Gerhard Wiesheu (born February 12, 1962) is a German banker who became CEO of Metzler Bank and later sat on supervisory board of several financial companies as well as being chairman of the board of the German-Japanese Business Association.

== Early life and education ==
Gerhard Wiesheu was born in Moosburg an der Isar, Germany. He received a degree in business administration from the University of Applied Sciences Landshut in 1987 and completed postgraduate studies in East Asian economics at the University of Duisburg-Essen in 1989.

Gerhard Wiesheu is married to Yumiko Wiesheu; together they have two children.

== Career ==
Wiesheu completed an investment banking trainee program in 1987 and then held various positions at Commerzbank.

In 1991, he joined the Commerzbank subsidiary Commerz International Capital Management GmbH (CICM) in Frankfurt. He was managing director of CICM's Japanese branch in Tokyo from 1994 to 1999. During this time, he was also a member of the board of directors of the Japanese Asset Management Association in Tokyo.

In 2001, Wiesheu joined Metzler Bank and became CEO of B. Metzler seel. Sohn & Co. AG in 2023. Until Metzler's legal form was changed in 2021, Wiesheu was also a member of the partners’ committee at Metzler Bank, and from 2015 to 2021, he was one of Metzler's personally liable partners.

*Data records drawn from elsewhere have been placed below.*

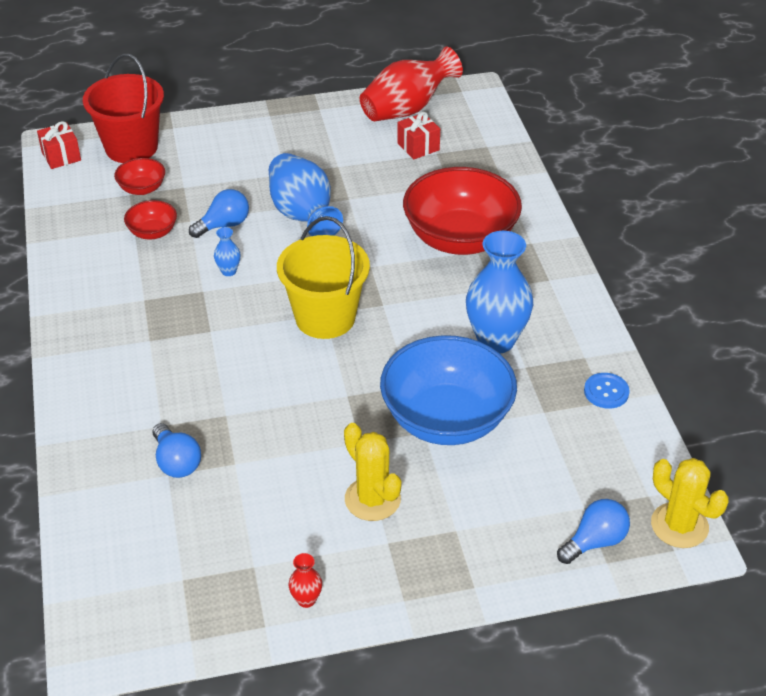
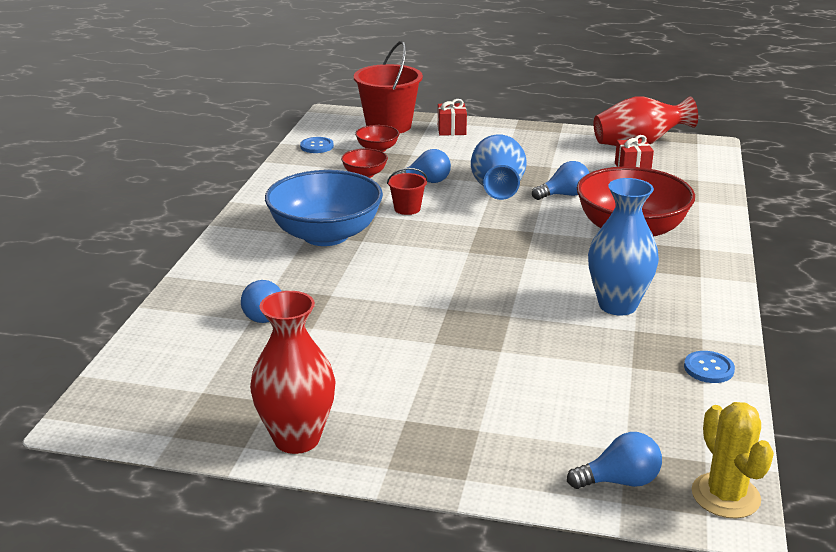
camera: 25 degrees right, 15 degrees down
(61, 156) = (331, 121): red gift -> red gift (451, 130)
(72, 202) = (317, 146): none -> blue button
(228, 271) = (407, 209): blue vase -> red bucket
(306, 600) = (297, 439): red vase -> red vase, size x2.36
(325, 317) = (467, 254): yellow bucket -> none
(372, 205) = (564, 195): none -> blue light bulb
(372, 499) = (415, 385): yellow cactus -> none
(446, 419) = (529, 347): blue bowl -> blue bowl (325, 235)

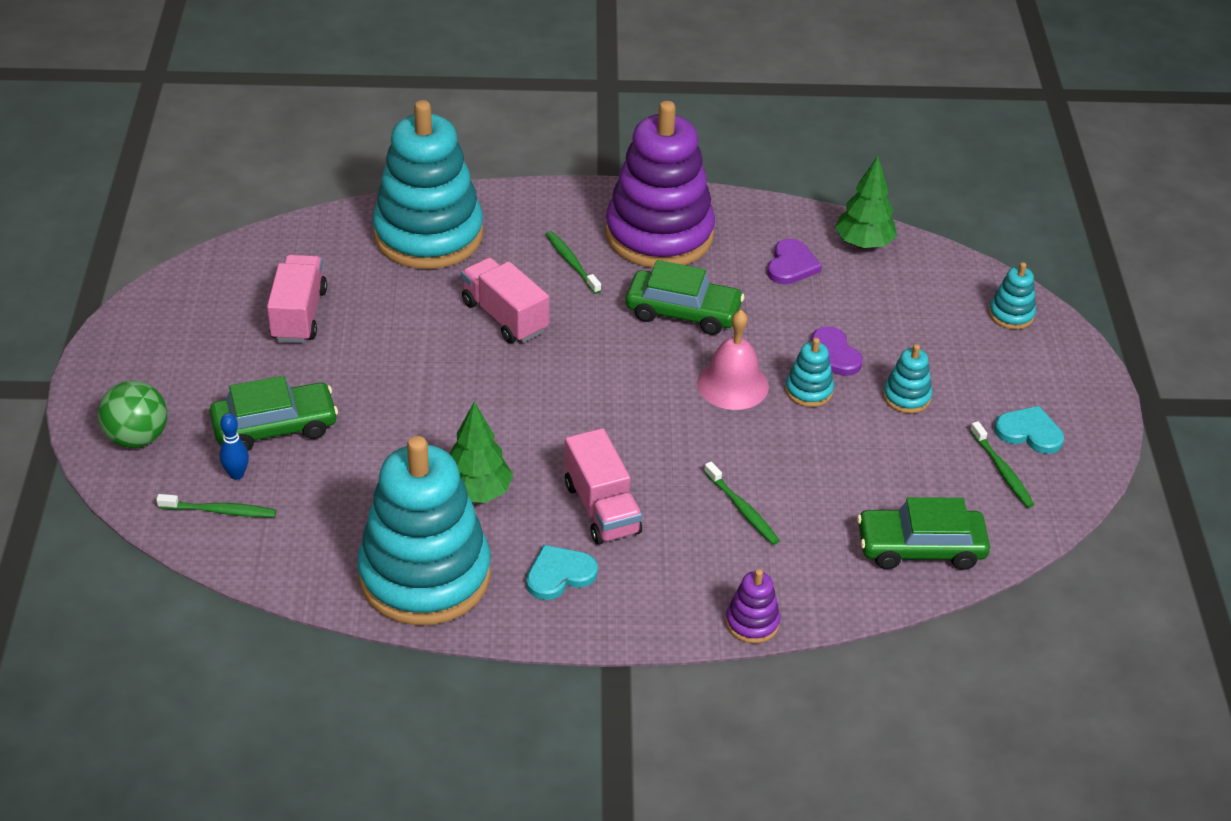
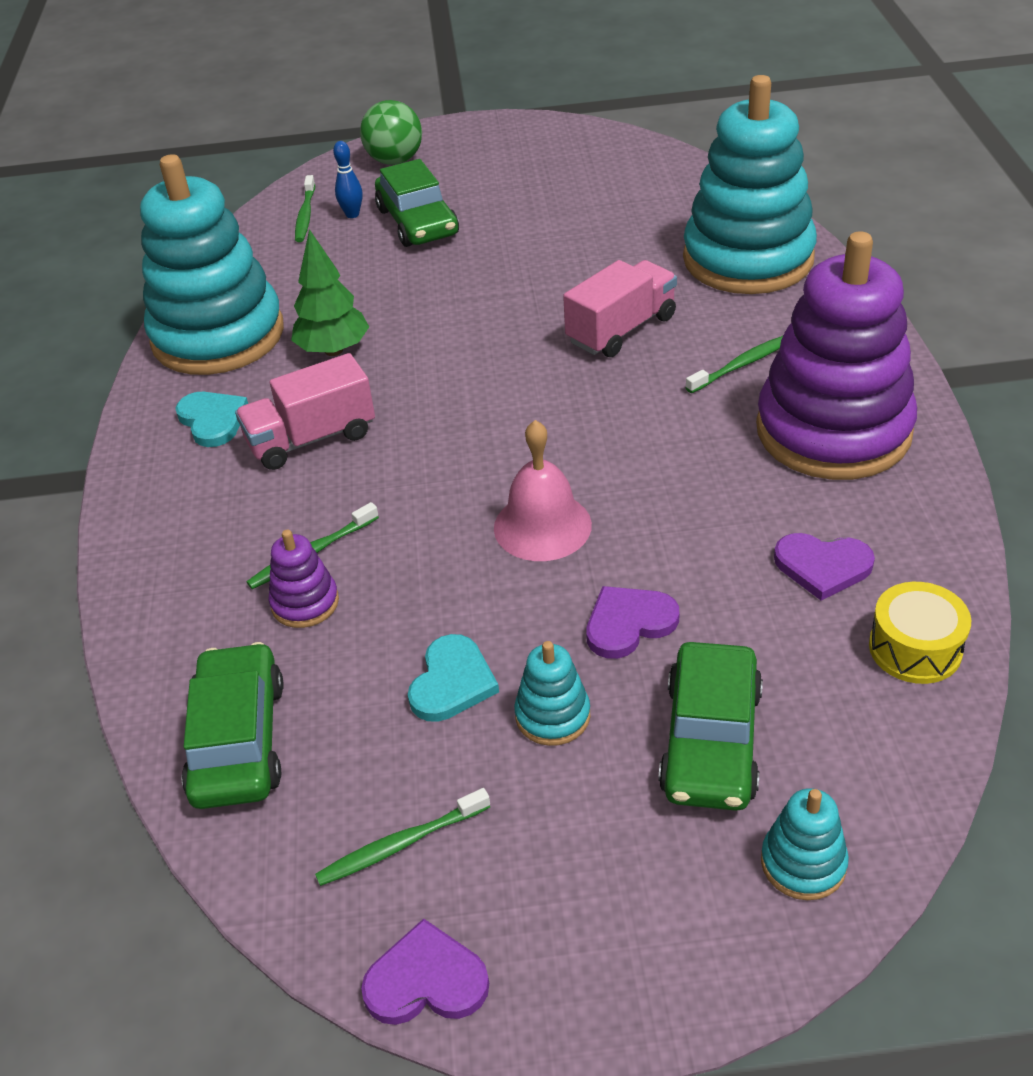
camera: 90 degrees right, 0 degrees up
(299, 315) = (583, 206): pink truck -> none
(683, 312) = (676, 468): green car -> green car (710, 740)
(752, 622) = (124, 576): purple stacking toy -> purple stacking toy (305, 603)
(809, 390) = (545, 602): turquoise stacking toy -> none
(863, 244) = (915, 648): green tree -> yellow drum
(1029, 432) = (495, 886): turquoise heart -> turquoise heart (452, 682)
(1089, 464) = (426, 980): none -> purple heart

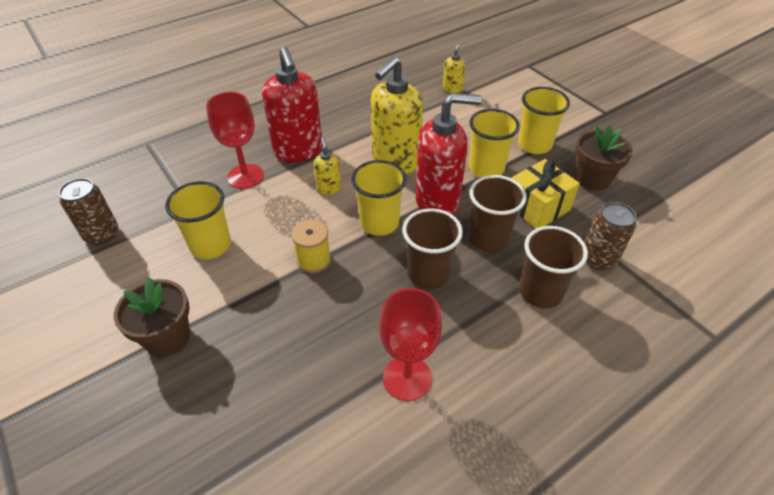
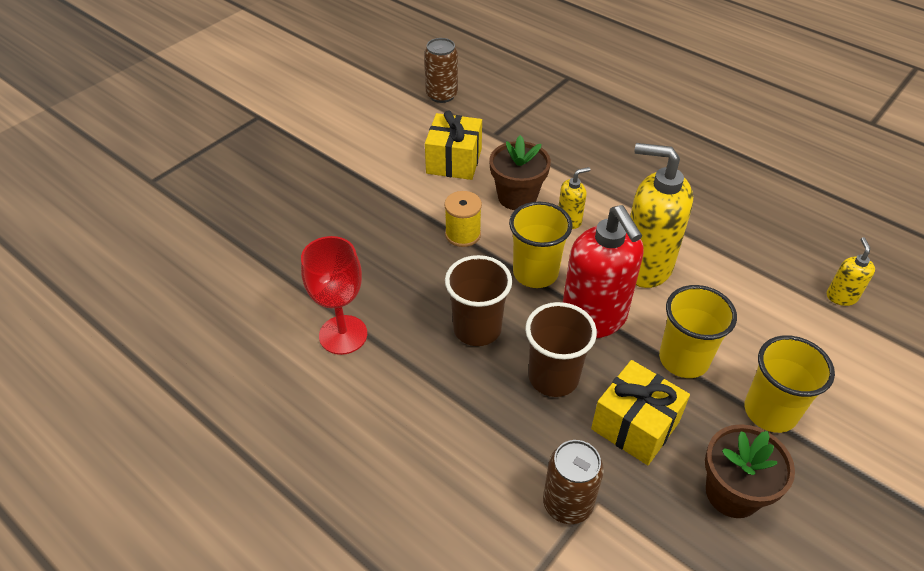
camera: 75 degrees right, 0 degrees up
(167, 337) = (348, 169): brown flower pot -> brown flower pot (517, 197)
(211, 245) = (454, 161): yellow cup -> yellow gift
(245, 176) = (555, 155): red goblet -> none
(298, 151) = (616, 181): red soap dispenser -> none
(452, 89) = (841, 297): yellow soap dispenser -> yellow soap dispenser turned 90 degrees counterclockwise
(540, 292) = (487, 439): brown cup -> none

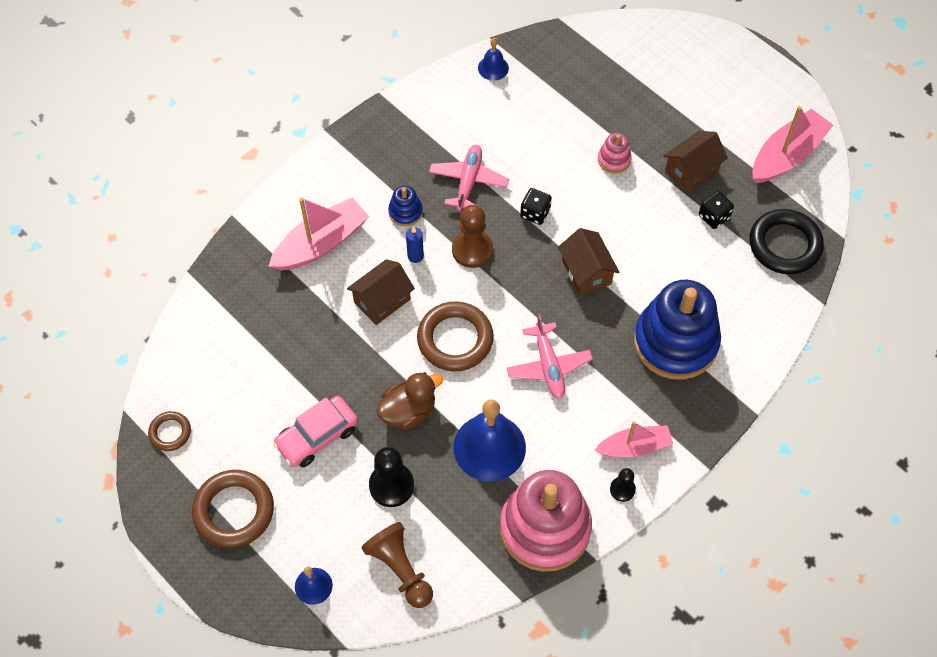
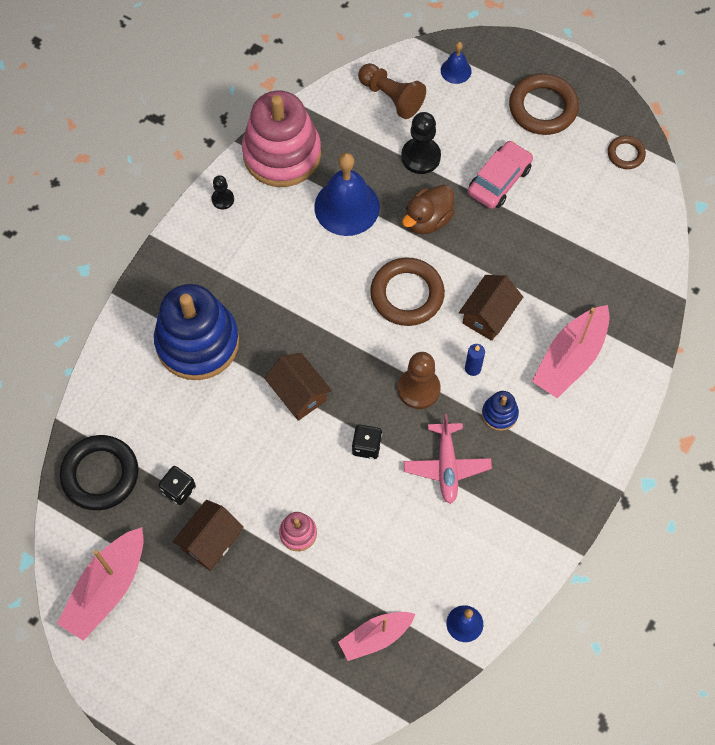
camera: 165 degrees right, 5 degrees up
(548, 366) = (313, 290): pink plane -> none
(634, 447) = (219, 237): pink boat -> pink boat (375, 637)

From 2020 to 2024, Wiesheu was president of Frankfurt Main Finance, an initiative of the city of Frankfurt and the eurozone.

Wiesheu is a member of several financial sector boards, such as the supervisory boards at Nomura Asset Management Europe, DWS Investment GmbH and WWK Allgemeine Versicherung AG. Furthermore, he is chairman of the supervisory board of WWK Lebensversicherung a. G. Wiesheu was also a member of the advisory board at German Association for Financial Analysis and Asset Management and the exchange councils of the Frankfurt Stock Exchange. In addition, Wiesheu has been a member of the executive board and the assembly of delegates of the Association of German Banks since July 2023.

== Honorary posts ==
Gerhard Wiesheu was elected chairman of the board of the German-Japanese Business Association (DJW) in Düsseldorf in 2011 and has chaired the board of trustees of the Japanese-German Center Berlin (JDZB) since 2014. In addition, he has been a representative of the advisory board of the German-Japanese Society Frankfurt (DJG) since 2012.

He is also part of the board of trustees of the Interdisciplinary Center for East Asian Studies at Goethe University Frankfurt and an honorary member of the board of trustees of the Society of Friends of Bayreuth.

Furthermore, Wiesheu is chairman of the board of trustees of the Georg Speyer Haus and a member of the board of trustees of the Paul Ehrlich Foundation.

== Delegation trips ==
Gerhard Wiesheu accompanied former German chancellor Angela Merkel and several cabinet members of the German government on delegation trips on several occasions. In 2015 and 2019, for example, he was part of the economic delegation to Japan.

He served as a spokesman for the economic delegation of German chancellor Olaf Scholz on his first trip to Japan in 2022 and in 2023 for the first German-Japanese government consultations.

== Awards ==
In 2015, Wiesheu was awarded the Special Award of the Foreign Minister of Japan in recognition of his long-standing commitment to German-Japanese relations.

In May 2022, Wiesheu received the Order of Merit of the Federal Republic of Germany (First Class). He received the award from Hesse's former prime minister Volker Bouffier.